Abstract

Purpose/Aim Intravitreal bevacizumab (Avastin) is an irreversible vascular endothelial growth factor (VEGF) inhibitor used to treat severe retinopathy of prematurity (ROP) in extremely low gestational age neonates (ELGANs). ELGANs who are at the highest risk for developing severe ROP often experience brief intermittent hypoxia (IH) episodes which may cause oxidative damage. We tested the hypothesis that intravitreal Avastin leaks into the systemic circulation during exposure to IH and has adverse effects on biomarkers of pulmonary microvascular maturation, thus leading to pulmonary hemorrhage and long-term pulmonary sequelae. Methods Neonatal rats at postnatal day (PN) 0 (birth) were exposed to either: 1) hyperoxia (50% O2) or 2) neonatal IH (50% O2 with brief episodes of 12% O2) from PN0 to PN14. Room air (RA) littermates served as controls. At PN14, the time of eye opening in rats, a single dose of Avastin (0.125 mg in 5 µL) was injected into the vitreous cavity of the left eyes. A control group received equivalent volume saline. At PN23 and PN45, blood gases, lung-to-body weight ratios, histology, immunofluorescence, and lung biomarkers of angiogenesis were examined. Results At PN23, Avastin increased lung VEGF, nitric oxide derivatives (NOx), and hypoxia-inducible factor (HIF)1a in the hyperoxia-exposed groups, but decreased soluble VEGFR-1 (sVEGFR-1). At PN45, lungs from animals exposed to neonatal IH and treated with Avastin were severely hemorrhagic with morphologic changes in lung architecture consistent with chronic lung disease.
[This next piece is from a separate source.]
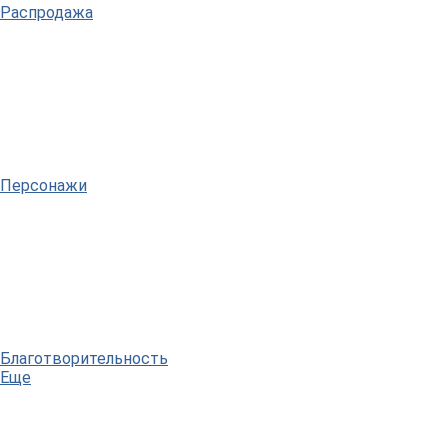
Распродажа
Персонажи
Благотворительность
Еще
This was associated with higher VEGF and NOx levels, and lower insulin-like growth factor (IGF)-I and sVEGFR-1. Conclusions These findings prove our hypothesis that intravitreal Avastin penetrates the blood–ocular barrier in IH and alters lung biomarkers of angiogenesis. Avastin targeting of VEGF could affect normal lung development which may be exaggerated under pathologic conditions such as IH, ultimately leading to vascular permeability, vessel rupture, and pulmonary hemorrhage.